**TEXTE FOURNI**
Anne-Claire Davy et Renaud Roger, respectivement chargée d'études Habitat et modes de vie et économiste urbaniste à l'IAURIF (Institut d'aménagement et urbanisme de la région Ile-de-France), se sont penché sur les implications de la mise en oeuvre du nouveau mantra des pouvoirs publics et des chargés de politique du logement dans les grandes collectivités : de nombreux bureaux ne trouvant plus preneur et où la construction neuve ne suffit pas à satisfaire les besoins, transformons les bureaux vacants en logements ! Cette idée, loin d’être récente, figure sans surprise en bonne place dans le projet de loi "ELAN" comme un levier pour contribuer au choc d’offre...
Les dispositions incluses dans le projet de loi visent à améliorer l'équilibre économique des opérations de reconversion afin de les faciliter : en augmentant les recettes grâce à la possibilité donnée aux collectivités d'accorder des bonus de constructibilité jusqu'à 30% de la surface totale existante, ou en réduisant les dépenses liées à l’opération grâce à d’autres dérogations au PLU en matière de stationnement ou de mixité sociale (lorsque la commune ne fait pas l’objet d’un arrêté de carence en logements sociaux). La conversion doit permettre de revendre les logements créés à des particuliers (accession ou investissement locatif) ou bien à des investisseurs en résidences jeunes ou séniors. C'est probablement dans ce secteur que les reconversions sont les plus intéressantes économiquement, c’est-à-dire là où les valeurs résidentielles ont creusé l’écart avec le bureau : dans le centre et l’ouest de l’agglomération, dans des quartiers urbains en dehors des centres d’affaires, des zones d’activités et des quartiers défavorisés.
Sur le papier, on dénombre quelque 4,5 millions de m² de bureaux disponibles à un an (Chiffre BNP Paribas Real Estate) en Île-de-France, sans compter les bureaux vacants mais hors marché. A 75 m² en moyenne par logement, la vacance de bureaux représente un potentiel théorique de 60.000 logements en Île-de-France. Dans le détail pourtant, seule une frange de ce parc vacant constitue un gisement réellement mobilisable de transformation en logements !

Entrées de données enregistrées
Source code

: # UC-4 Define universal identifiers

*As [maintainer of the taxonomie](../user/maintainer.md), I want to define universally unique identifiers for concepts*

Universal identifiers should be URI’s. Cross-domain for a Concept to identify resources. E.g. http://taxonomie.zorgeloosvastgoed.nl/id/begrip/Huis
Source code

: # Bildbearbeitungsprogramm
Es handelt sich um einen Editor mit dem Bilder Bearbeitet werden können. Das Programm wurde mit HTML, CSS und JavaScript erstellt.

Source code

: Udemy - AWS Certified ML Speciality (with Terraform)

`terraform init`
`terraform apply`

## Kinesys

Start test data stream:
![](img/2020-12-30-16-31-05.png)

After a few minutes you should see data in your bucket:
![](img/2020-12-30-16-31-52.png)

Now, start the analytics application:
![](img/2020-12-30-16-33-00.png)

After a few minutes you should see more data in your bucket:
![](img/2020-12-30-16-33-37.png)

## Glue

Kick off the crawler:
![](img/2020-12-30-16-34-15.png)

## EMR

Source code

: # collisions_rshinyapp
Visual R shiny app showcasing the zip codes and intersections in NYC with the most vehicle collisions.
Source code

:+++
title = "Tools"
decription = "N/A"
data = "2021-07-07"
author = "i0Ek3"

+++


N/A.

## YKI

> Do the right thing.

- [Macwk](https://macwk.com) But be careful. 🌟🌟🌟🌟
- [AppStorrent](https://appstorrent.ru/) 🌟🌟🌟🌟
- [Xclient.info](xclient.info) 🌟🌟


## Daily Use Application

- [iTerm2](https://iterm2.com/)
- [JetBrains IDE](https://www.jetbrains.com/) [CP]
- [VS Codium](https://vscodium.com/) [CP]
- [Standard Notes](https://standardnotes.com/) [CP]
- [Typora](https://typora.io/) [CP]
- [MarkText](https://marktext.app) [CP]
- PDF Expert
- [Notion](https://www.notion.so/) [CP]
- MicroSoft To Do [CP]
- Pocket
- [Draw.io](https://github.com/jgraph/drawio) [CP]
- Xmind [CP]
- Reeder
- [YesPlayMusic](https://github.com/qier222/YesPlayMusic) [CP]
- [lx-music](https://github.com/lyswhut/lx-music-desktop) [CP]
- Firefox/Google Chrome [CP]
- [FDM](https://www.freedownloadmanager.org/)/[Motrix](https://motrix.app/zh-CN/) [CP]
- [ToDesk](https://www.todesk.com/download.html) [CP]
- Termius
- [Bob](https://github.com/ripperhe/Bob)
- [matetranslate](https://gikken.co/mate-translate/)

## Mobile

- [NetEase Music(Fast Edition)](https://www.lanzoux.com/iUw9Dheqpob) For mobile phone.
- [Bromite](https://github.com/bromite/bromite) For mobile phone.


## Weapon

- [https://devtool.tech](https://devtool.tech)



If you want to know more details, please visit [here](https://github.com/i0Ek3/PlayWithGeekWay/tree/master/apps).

**CONSIGNES**
• a. Traduisez en anglais cette phrase du texte sur la reconversion des bureaux : « A 75 m² en moyenne par logement, la vacance de bureaux représente un potentiel théorique de 60.000 logements en Île-de-France. »
• b. Prolongez le texte sur la transformation des bureaux vacants en logements à la suite de sa dernière phrase.

**RÉPONSES NUMÉROTÉES**
• a. At an average of 75 m² per dwelling, vacant office space represents a theoretical potential of 60,000 homes in Île-de-France.

• b.
Tout d’abord, 25% de l’offre disponible est constituée de surfaces dites de première main, c’est-à-dire neuve ou restructurée. "Leur changement d’usage semble prématuré et peu pertinent dans un contexte où la demande de bureaux est forte pour les produits neufs", suggèrent les auteurs. Par ailleurs, la mutation de surfaces de bureaux en logements telle qu’elle est portée par la loi ELAN concerne des immeubles entiers. Or, la très large partie de l’offre disponible est constituée de plateaux au sein d’immeubles déjà occupés. "Très souvent, cette vacance résiduelle ne justifie pas, d’un point de vue économique, l’éviction des locataires en place et un projet de transformation de l’ensemble de l’immeuble. Surtout, rapporté à l’échelle du parc de bureaux francilien de 54,2 millions de m², premier parc tertiaire d’Europe, le taux de vacance régional demeure maîtrisé, autour de 6%, et est orienté à la baisse", constatent-ils.
Autre fait notable, pris dans son ensemble, le marché des bureaux n’est pas dans une situation de surabondance de bureaux vacants. S’il est difficile de déterminer quel serait le taux de vacance d’équilibre du marché francilien, il convient de garder à l’esprit qu’un certain niveau de vacance est sain pour assurer la fluidité du marché et le parcours résidentiel des entreprises. Les professionnels du secteur ne manquent ainsi pas de pointer, parfois avec excès, la pénurie de bureaux qui guette certains marchés. "Le potentiel de transformation de bureaux en logements diffère donc suivant les secteurs géographiques et est intimement lié aux dynamiques locales. Ainsi, l’hypercentre très accessible en transports en commun et les quartiers très urbains sont largement plébiscités".
Ainsi, si l’offre vacante dans Paris intra-muros s’établit à plus de 400.000 m², elle ne représente qu'un taux de vacance de 2,5%, inférieur au seuil nécessaire pour la fluidité du marché. "Le gisement dans Paris, principale zone tendue en matière de logements, ressort donc comme limité", constatent les auteurs.
Dans les Hauts-de-Seine, autour de La Défense, dans la Boucle Nord de Seine et le secteur Grand Paris Seine Ouest, la vacance est certes plus importante (respectivement 14, 16 et 9%), avec une part importante d’immeubles d’ancienne génération. Mais la demande des entreprises est très forte pour ces territoires et le niveau de construction de bureaux élevé. "Dans les années à venir, miser sur la rénovation du parc ancien pour développer le marché des bureaux neufs pourrait se révéler plus attractif que sa transformation en logement", abondent-ils.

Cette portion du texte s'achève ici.